A Todo Vapor! – Literatura nacional encontra steampunk estrangeiro

Com o alto volume de séries através dos streamings, sempre é difícil escolher qual a melhor série do ano (mesmo com a vitória merecida de Watchmen no Emmy). Mas é fácil indicar uma das piores séries do ano: A Todo Vapor!, lançado pela Prime Vídeo.

Antes de tudo, vamos para a sinopse oficial: “Em 1908, num passado retrofuturista, os heróis Juca Pirama e Capitu Machado são chamados à vila antiga dos astrônomos, no interior de São Paulo, para investigar uma série de crimes insólitos. Um grupo de super-heróis inspirados nos clássicos da literatura brasileira! Você já imaginou?”

Do jeito que está, não imaginei.

Devo admitir que uns dois ou três atores no elenco são realmente bons, mesmo sendo prejudicados pelo roteiro e uma direção caótica. Tenho apreço por formatos variados de tempo de episódios. A Todo Vapor oscila entre 16 e 21 minutos. O figurino faz jus a temática “steampunk”, levando em conta a falta de orçamento para figurantes vestidos a caráter na insólita vila dos astrônomos.

Mas infelizmente os pontos positivos estacionam aqui.

A maioria das atuações são amadoras. Tanto pela falta de preparo e direção quanto pelo texto. Falas são expressadas de maneira robótica, com uma artificialidade tão aparente que é difícil acreditar em algumas escolhas para o elenco ou a falta de um trabalho maior com este.

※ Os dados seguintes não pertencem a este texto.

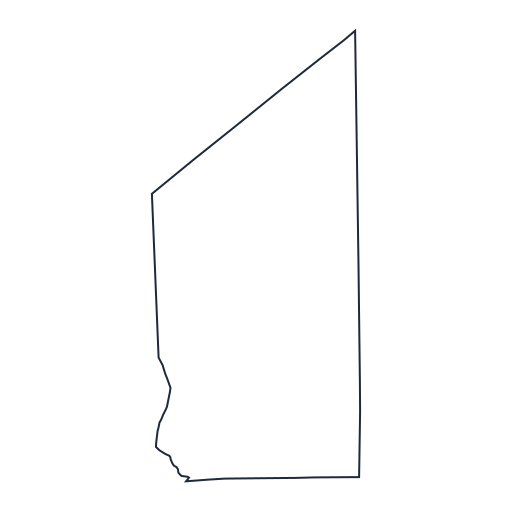 the district of Iférouane, Agadez, Niger
{"feature_id": "23599985B42361363165505", "entity_name": "Iférouane", "entity_type": "district", "adm_level": 2, "iso_a3": "NER", "parent_name": "Niger", "parent_adm1": "Agadez", "projection": "equal_earth", "projection_center": [8.793, 20.451], "detail": "fine", "context": "isolated", "style": "outline", "palette": "slate", "viewbox_px": 512, "rotation_deg": 0, "n_neighbors": 0, "source": "geoboundaries", "source_scale": "gbopen_adm2", "svg_char_len": 699}
<svg xmlns="http://www.w3.org/2000/svg" viewBox="0 0 512 512"><path d="M186.1,481.3L208.6,479.6L224.9,478.6L263.0,478.2L295.4,477.9L315.0,477.4L359.1,477.1L360.1,411.2L359.9,382.7L358.5,265.1L355.1,30.7L343.9,40.2L320.4,58.4L282.1,88.6L237.2,124.8L193.9,159.4L151.9,193.8L158.6,357.6L162.6,365.1L165.2,373.7L167.3,378.9L170.5,387.9L169.8,392.6L168.6,398.4L167.0,406.6L165.7,409.7L163.2,414.6L161.1,419.8L159.5,422.5L158.6,427.2L157.6,430.9L156.6,439.1L156.1,443.6L156.0,447.0L159.6,450.4L165.0,453.8L169.2,455.7L170.4,457.3L170.6,459.2L172.5,463.6L174.1,465.8L176.5,467.1L177.8,469.0L178.5,472.9L181.4,475.9L187.8,476.8L189.0,477.7L186.1,481.3Z" fill="none" stroke="#1e293b" stroke-width="2"/></svg>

A montagem tem muitas falhas. Cortes na mesma cena com erros de continuidade, com falta de elementos de cena de uma transição para outra. A fotografia as vezes é até ofuscada pelos efeitos visuais e texturas. Porém, as escolhas de luzes são importantes para que numa mesma cena não oscile entre luz natural e luz artificial. Carece de identidade e esmero fotográfico.

Agora vamos para o ponto em que este que vos escreve acha mais grave: o roteiro.

Grave porque Roteiro é a alma de qualquer obra audiovisual. É nele que enxergo suas falhas mais pontuais. Diálogos mal escritos. O texto parece tanto ser petrificado e levado ao pé da letra que alguns trejeitos como simples “sim; claro; contudo;” soam com um maneirismo abundante que escapam da formalidade de um início de século 20. Cenas desnecessárias que atrapalham a narrativa em capítulos pequenos, perdendo uma possível otimização deles.

Outro ponto negativo dentro do roteiro é sua proposta: literatura brasileira steampunk. É bastante compreensível e  até nobre utilizar nomes da nossa ficção brasileira para protagonizar uma aventura nesse cenário a vapor (mesmo que, no caso da série, nem tanto assim, pois a presença de outras tecnologias paradoxam o tema steampunk. Mais correto afirmar que é “retrofuturista” como descreve a sinopse).

O problema dessa proposta que me desagrada é algo comum nas maioria das histórias contadas hoje em dia, principalmente na nossa ficção: o sobrepujar do elemento de fora diante das nossas características brasilianas. “A Todo Vapor!” poderia ser uma história de personagens da ficção brasileira com características desse vitorianismo europeu presente no seu retrofuturismo, mas é o triste inverso: a brasilidade serve de muleta para que o maquinário estrangeiro caminhe sobre a São Paulo de 1908, que mais parece uma tentativa de Veneza interiorana do filme Liga Extraordinária (The League of Extraordinary Gentlemen, 2003). A sensação é que temos Verne, Wells e Gibson (em tentativas) acima de uma poeira de Machado de Assis, Gonçalves Dias e Raul Pompéia. O maior sentimento de viralatismo é quando usamos nossa rica cultura brasileira como escada para o já invasor brilhar. Entretanto, pior seria se a vila fosse chamada de Astronomers’ Village.

Dito tudo isso, entrei sequer no mérito do orçamento. Como cearense que acompanho de perto a nossa produção local, sei bem como é trabalhar com recursos quase inexistentes. Mesmo assim, muita coisa excelente ganha o mundo em todos os quesitos abordados para tecer a crítica. Mas infelizmente a boa intenção não salva “A Todo Vapor!”.